Classe 2002, perché non è arrivato prima nel grande calcio?
"Ha avuto un percorso particolare, non si è formato in un’accademia, o in un centro di formazione, aveva bisogno di lavorare. Massolin ha iniziato al Moulins, dove giocava e si allenava con compagni che magari facevano un altro lavoro. L’abbiamo portato dalla quarta serie francese alla prima divisione: al Clermont Foot non ha trovato molto minutaggio solo perché la squadra ha disputato la stagione della vita, classificandosi settima in classifica. E nel suo ruolo c’erano pure l’ex Roma Gonalons e il figlio dell’allenatore… Così il passaggio successivo è stato in Belgio, al Francs Borains. Qui, dopo aver firmato un triennale, ha mostrato le sue qualità”.

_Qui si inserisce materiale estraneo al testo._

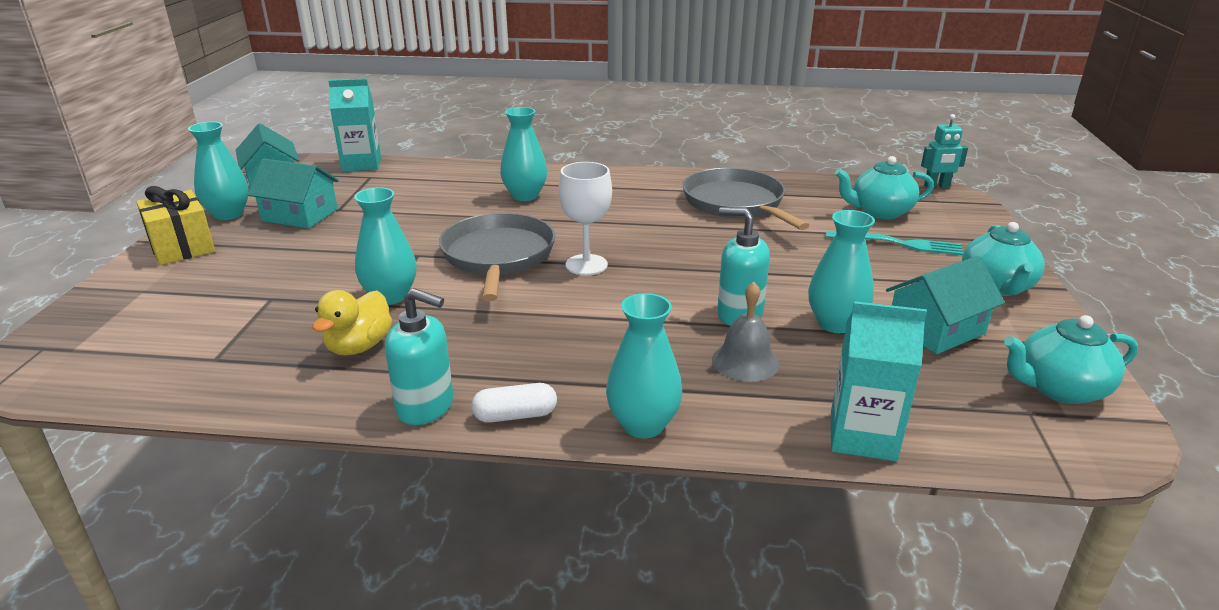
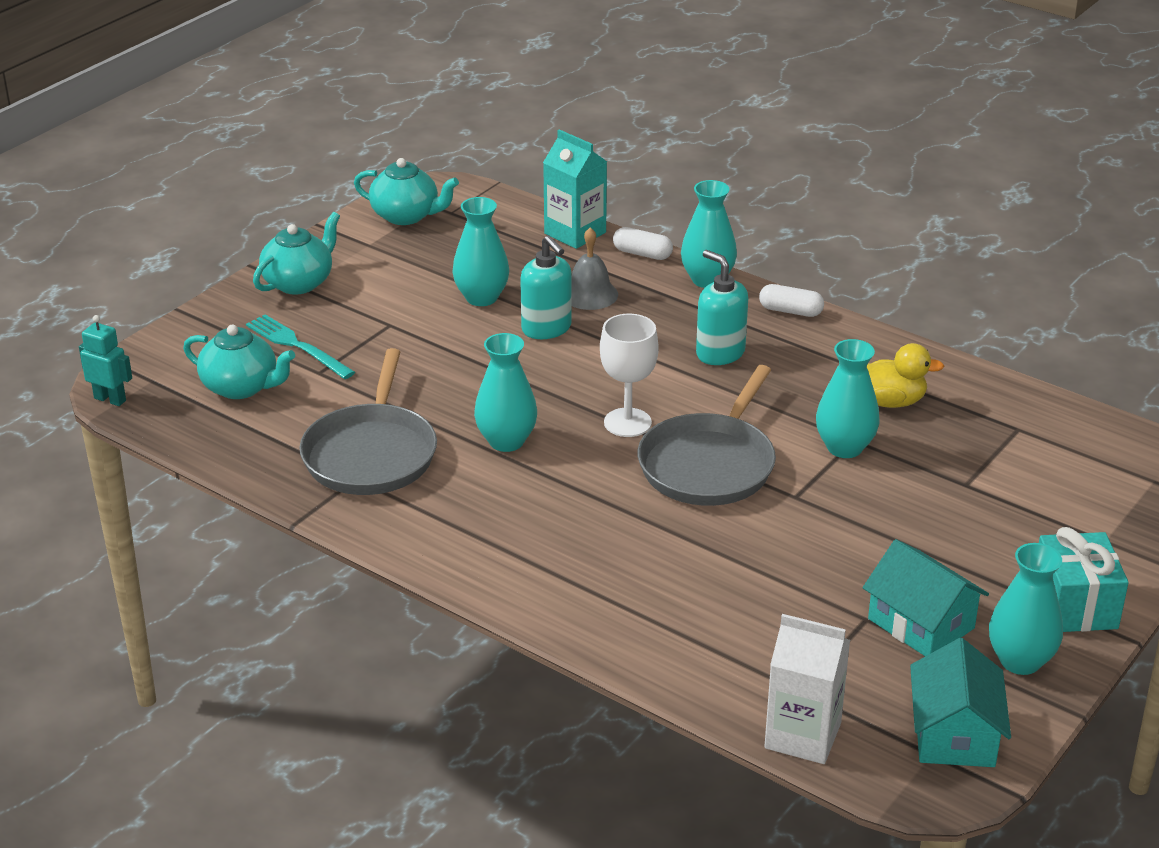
camera: 150 degrees left, 5 degrees up
(182, 247) = (1074, 605): yellow gift -> turquoise gift
(359, 346) = (890, 401): yellow duck -> yellow duck turned 45 degrees clockwise
(361, 164) = (802, 736): turquoise carton -> white carton
(426, 407) = (852, 336): turquoise soap dispenser -> turquoise soap dispenser (720, 353)
(525, 196) = (607, 560): turquoise vase -> turquoise vase (506, 441)
(752, 435) = (642, 254): none -> white capsule
(936, 329) = (413, 270): turquoise house -> none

Attirando l’interesse del Modena.
“E non solo. Il Modena ha investito su di lui, tra parte fissa e bonus, circa un milione di euro, una bella cifra per la Serie B. Questo perché i dirigenti hanno mostrato competenza e coraggio. Però le svelo anche un’altra cosa, in precedenza esisteva l’interesse dalla Juventus, per la seconda squadra bianconera, Chiellini stima Massolin, mentre quando è andato in Belgio è finito sul taccuino di Moncada per il Milan Futuro. Nessun Paese ti fa lavorare a livello fisico come in Italia: questo è il motivo per cui siamo andati al Modena, il club perfetto per lui, una prima squadra di livello. In passato ho concluso tanti accordi di altri miei assistiti con le società italiane, avevo ad esempio portato Lemina alla Juve, ho ma ora di fatto abbiamo replicato quanto accaduto in passato con Bonny: io ero l’agente dell’attaccante dell’Inter. Se non lo avessimo portato a Parma e non avesse lavorato lì, non credo che sarebbe arrivato in nerazzurro a questo altissimo livello. Questo passaggio è stato fondamentale per il giocatore e lo sarà anche per Massolin”.
Ora Massolin deve dimostrare di essere da Inter.
“Tutta la trattativa con l'Inter è stata basata su questa prerogativa. Lo volevano anche PSV e Villarreal, ma sono convinto che all’Inter potrà dimostrare tutti i suoi margini di miglioramento. Andrà in Germania, in ritiro con Chivu, poi Hong Kong e in Australia, giocherà le varie amichevoli convinto di poter far bene e con l’obiettivo di restare nerazzurro. A fine agosto poi Chivu farà le sue valutazioni: se pensa possa rimanere, sarà così. Se invece l'allenatore dovesse dire che è un buon giocatore, forte, ma non è pronto per disputare 20 partite con l’Inter, meglio farne in prestito 35 da un’altra parte in Serie A. Quando leggo che sia una pedina di scambio definitivo con altre società, mi girano, è una grandissima cazzata. Perché l’Inter avrebbe dovuto investire su di lui e lasciarlo partire senza nemmeno dargli un’occasione? Farà la guerra tutti i giorni per dimostrare le sue qualità. E aggiungo una cosa, per lui sarà più facile agire in A piuttosto che in B. In serie A non puoi mettere 3 giocatori su di lui come accadeva quest’anno al Modena. Avrà più spazio per giocare e farà vedere di che pasta è fatto”.